• [THE INPUT]:
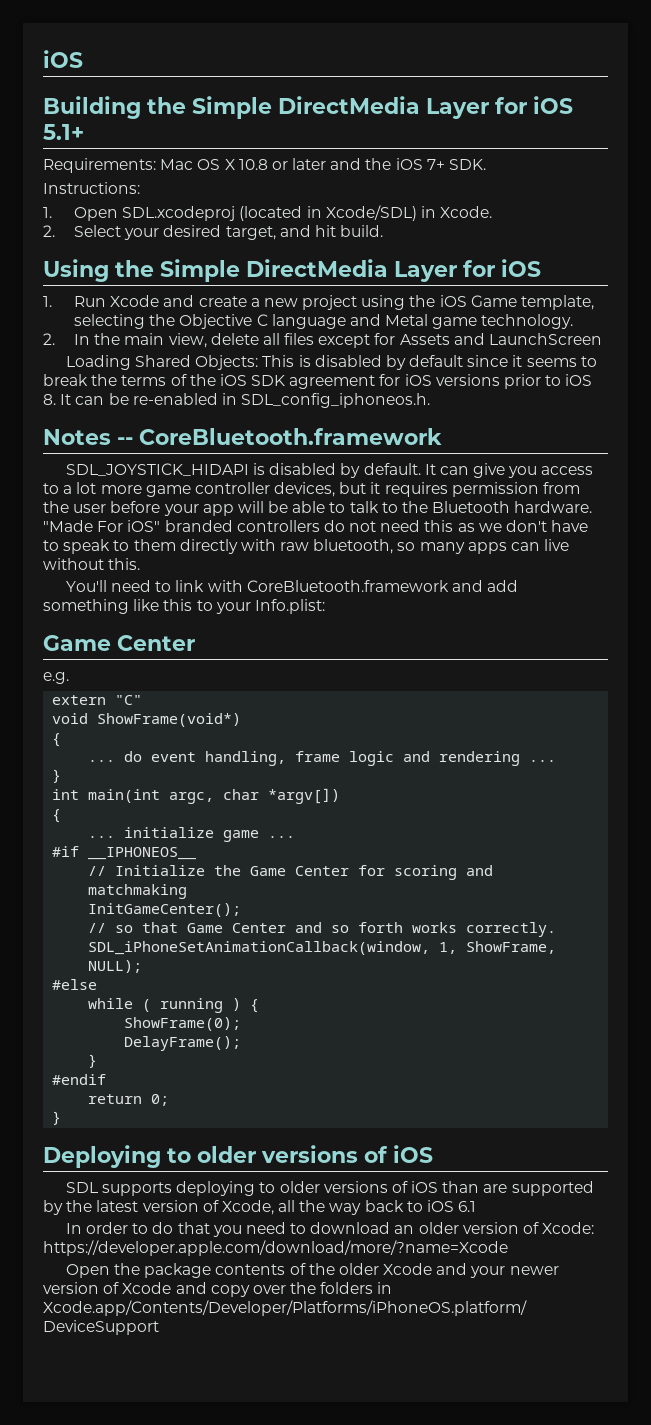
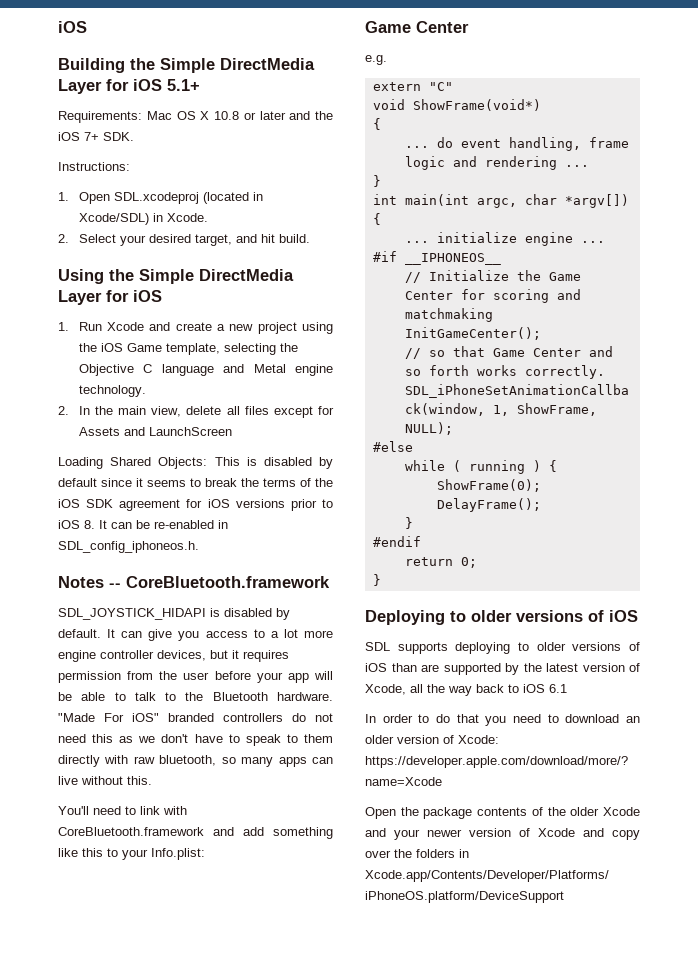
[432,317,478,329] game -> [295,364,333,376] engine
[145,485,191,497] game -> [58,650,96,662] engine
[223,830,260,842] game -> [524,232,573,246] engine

...

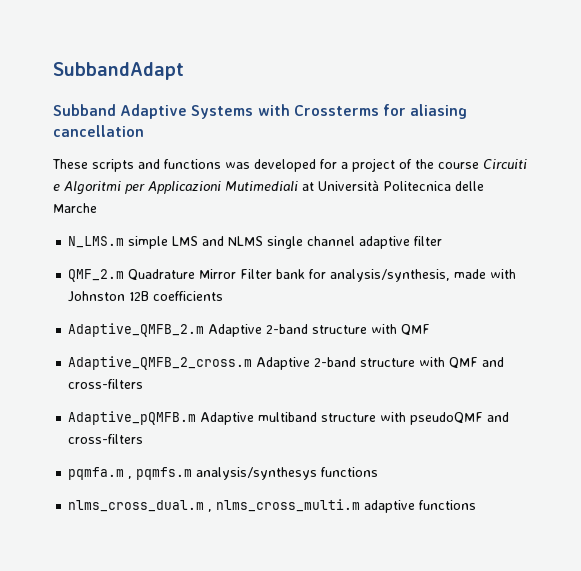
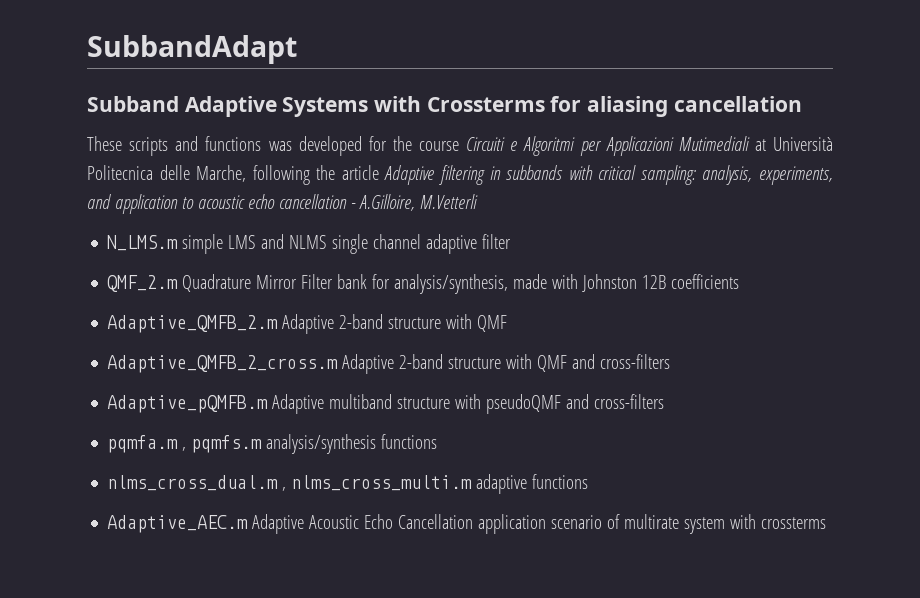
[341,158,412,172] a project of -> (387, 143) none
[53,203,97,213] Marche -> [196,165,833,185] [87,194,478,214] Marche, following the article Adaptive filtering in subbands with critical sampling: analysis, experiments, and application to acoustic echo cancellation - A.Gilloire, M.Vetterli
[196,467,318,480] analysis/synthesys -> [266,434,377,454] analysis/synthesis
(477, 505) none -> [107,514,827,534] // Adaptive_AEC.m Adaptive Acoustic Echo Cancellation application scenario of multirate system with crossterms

• [PROBLEM STATEMENT]:
Transcribe the lines above between the line holding "[196,467,318,480] analysis/synthesys ->" and the line holding "(477, 505) none", inclusive, exactly as they stand and with nothing added.

• [EXERCISE OUTPUT]:
[196,467,318,480] analysis/synthesys -> [266,434,377,454] analysis/synthesis
(477, 505) none -> [107,514,827,534] // Adaptive_AEC.m Adaptive Acoustic Echo Cancellation application scenario of multirate system with crossterms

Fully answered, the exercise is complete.